DATA TO PROCESS:
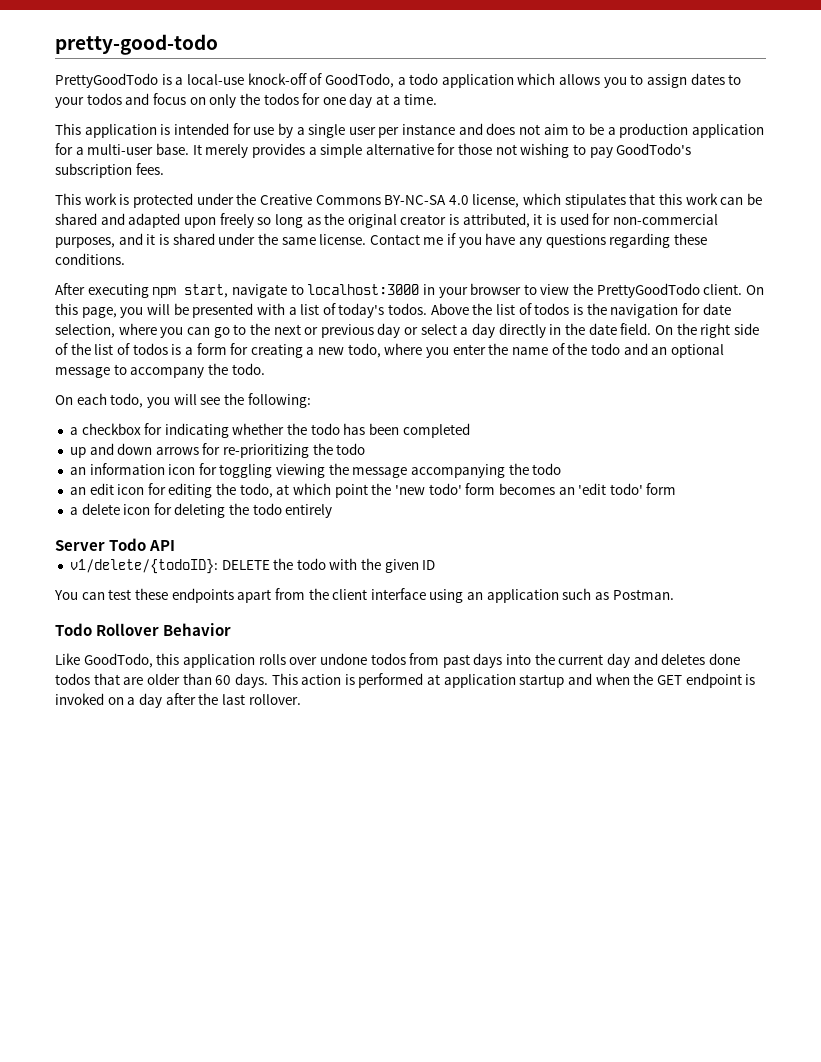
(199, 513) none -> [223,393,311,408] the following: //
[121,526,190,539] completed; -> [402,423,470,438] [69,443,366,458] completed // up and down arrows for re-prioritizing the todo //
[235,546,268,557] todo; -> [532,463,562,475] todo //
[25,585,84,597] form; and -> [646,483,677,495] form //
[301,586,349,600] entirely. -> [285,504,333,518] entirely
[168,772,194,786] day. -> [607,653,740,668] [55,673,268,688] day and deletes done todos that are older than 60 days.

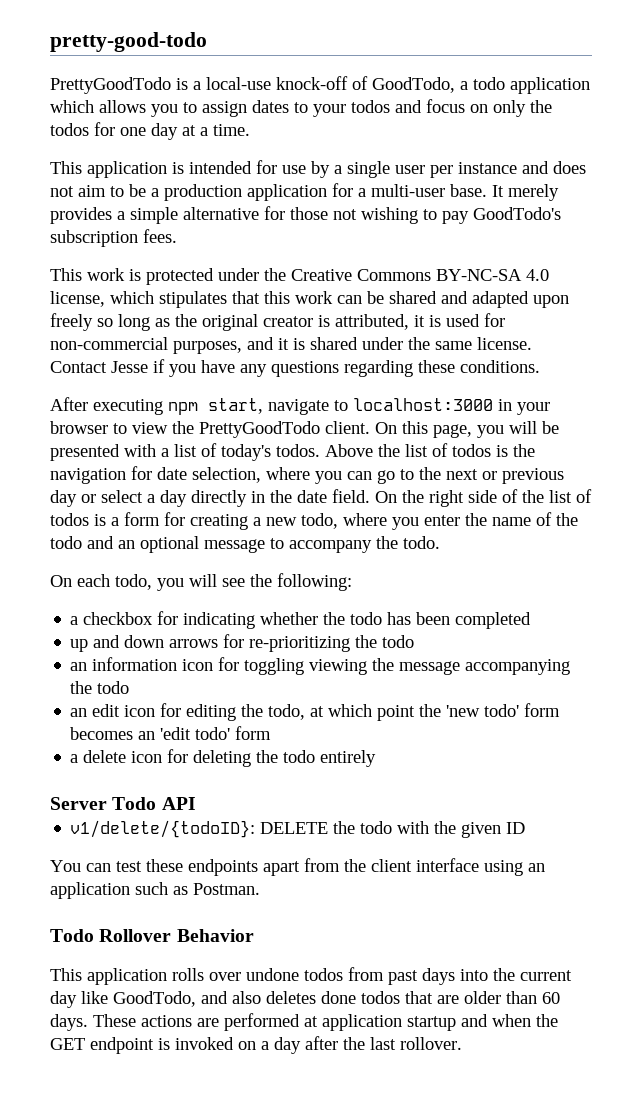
[423,237,444,245] me -> [111,361,148,373] Jesse
[55,653,180,668] Like GoodTodo, this -> [50,968,82,981] This
[633,653,658,665] and -> [81,991,261,1007] like GoodTodo, and also
[271,673,355,685] This action is -> [93,1014,219,1027] These actions are

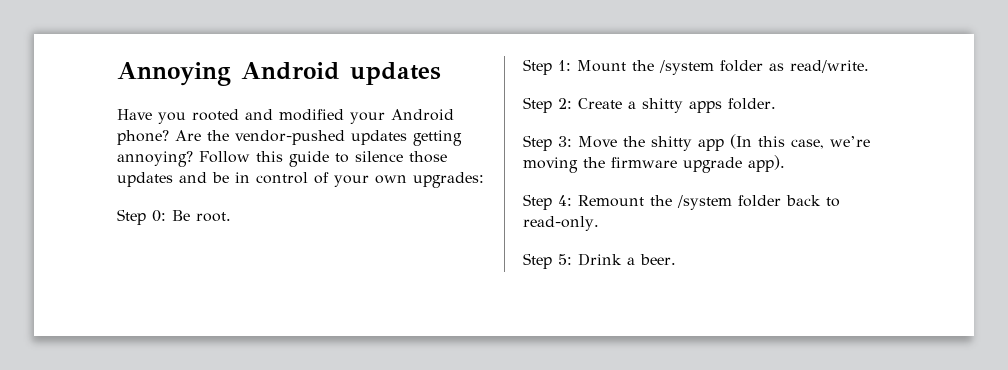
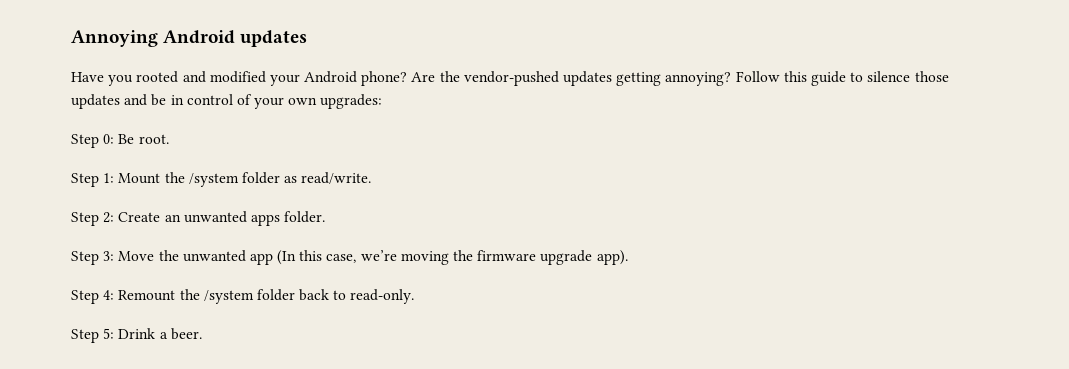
[628,98,683,113] a shitty -> [164,211,247,223] an unwanted
[651,136,692,151] shitty -> [182,250,246,262] unwanted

AIM OF THE EXERCISE:
Among the entries above, how many lines include "GoodTodo"? State the number and nothing else.

COMPLETED TASK:
2